Invitation d’Hariri à Paris: «Avec cette affaire, Emmanuel Macron enregistre un nouveau succès diplomatique»
INTERVIEW Frédéric Encel, spécialiste de géopolitique, professeur à Sciences Po Paris, explique pourquoi le Chef de l'Etat est intervenu dans ce dossier épineux...
- Saad Hariri a accepté l’invitation à venir en France d’Emmanuel Macron.
- Cette opération diplomatique du chef d’Etat français aurait plusieurs buts, selon Frédéric Encel, spécialiste du Proche-Orient.
Une issue dans la crise politique libanaise ? Le Premier ministre libanais démissionnaire, Saad Hariri, « a accepté l’invitation » du président français Emmanuel Macron à se rendre en France, a déclaré ce jeudi à Ryad le chef de la diplomatie française. Un soulagement pour les autorités libanaises qui accusent le royaume saoudien de retenir contre son gré Saad Hariri. Frédéric Encel, spécialiste de géopolitique, professeur à Sciences Po Paris, auteur de Mon Dictionnaire géopolitique* explique à 20 Minutes les raisons qui ont poussé la France à offrir son hospitalité à Saad Hariri.
Avec cette invitation de Saad Hariri, Emmanuel Macron semble se poser en médiateur dans le conflit qui oppose le Premier ministre libanais à Ryad. Qu’a-t-il à y gagner ?

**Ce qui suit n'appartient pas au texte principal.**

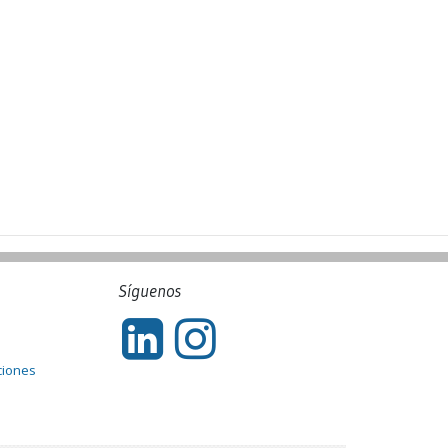
Síguenos
ciones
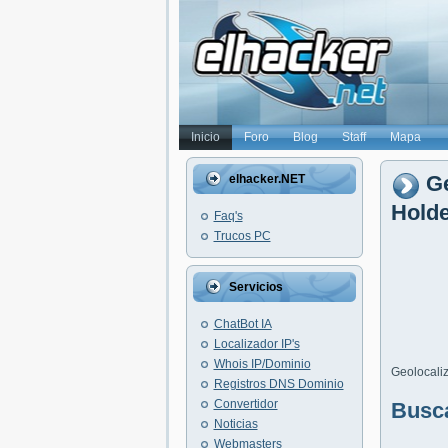
Inicio
Foro
Blog
Staff
Mapa
Ge
elhacker.NET
Holde
Faq's
Trucos PC
Servicios
ChatBot IA
Localizador IP's
Whois IP/Dominio
Geolocaliz
Registros DNS Dominio
Convertidor
Busc
Noticias
Webmasters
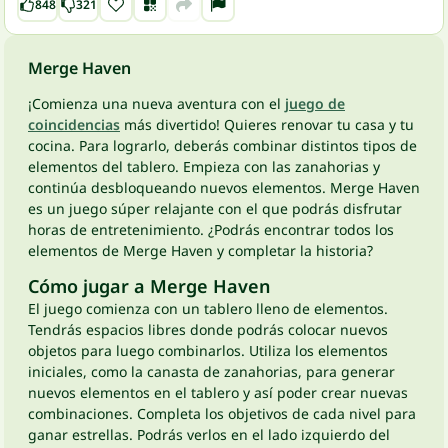
848
321
Merge Haven
¡Comienza una nueva aventura con el
juego de
coincidencias
más divertido! Quieres renovar tu casa y tu
cocina. Para lograrlo, deberás combinar distintos tipos de
elementos del tablero. Empieza con las zanahorias y
continúa desbloqueando nuevos elementos. Merge Haven
es un juego súper relajante con el que podrás disfrutar
horas de entretenimiento. ¿Podrás encontrar todos los
elementos de Merge Haven y completar la historia?
Cómo jugar a Merge Haven
El juego comienza con un tablero lleno de elementos.
Tendrás espacios libres donde podrás colocar nuevos
objetos para luego combinarlos. Utiliza los elementos
iniciales, como la canasta de zanahorias, para generar
nuevos elementos en el tablero y así poder crear nuevas
combinaciones. Completa los objetivos de cada nivel para
ganar estrellas. Podrás verlos en el lado izquierdo del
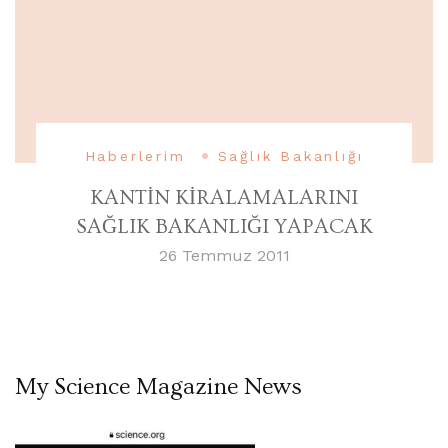
Haberlerim
Sağlık Bakanlığı
KANTİN KİRALAMALARINI
SAĞLIK BAKANLIĞI YAPACAK
26 Temmuz 2011
My Science Magazine News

La France veut redevenir une grande puissance dans les cénacles internationaux. Et c’est le moment pour le faire, avec le retrait relatif des Etats-Unis dans le Proche-Orient. Par ailleurs, l’Allemagne ne veut pas jouer cette partition et la Grande-Bretagne est pour l’heure empêtrée dans le Brexit. La France peut d’autant plus jouer ce rôle qu’elle a été très sévère avec l’Iran lors des négociations sur le nucléaire iranien. Elle est du coup considérée comme garante de l’accord qui a été conclu sur le sujet en 2015. Avec cette affaire Hariri, Emmanuel Macron enregistre un nouveau succès diplomatique. Et ce, alors que le président avait déjà marqué les esprits lors des visites de Poutine, de Trump et de Netanyahou à Paris.
S’agit-il aussi pour Emmanuel Macron de se rapprocher de l’Arabie saoudite ?
Oui, car la France était jugée trop proche du Qatar. En offrant une porte de sortie à Ryad dans ce dossier, la France fait un nouveau pas vers l’Arabie saoudite et rééquilibre ses relations au Proche-Orient. C’est d’autant plus finement joué que les Saoudiens ne veulent plus mettre tous leurs œufs dans le panier américain, car ils ont été échaudés par leurs relations avec Barack Obama. L’enjeu est aussi économique pour la France, qui renforce ainsi son positionnement pour remporter des marchés commerciaux dans ce pays, notamment dans le domaine de l’armement.
Cette invitation d’Hariri en France ne permet-elle pas également de renforcer les liens de l’Hexagone avec le Liban ?
Si, car il permet à Saad Hariri de sauver la face et de ne plus apparaître comme un pantin, assigné à résidence par un autre Etat. Et c’est essentiel pour la France d’entretenir son amitié ancestrale avec le Liban. Il faut aussi rappeler que la France avait déjà été une terre d’exil pour le président Aoun.
* Mon Dictionnaire géopolitique, Frédéric Encel, PUF, 2017.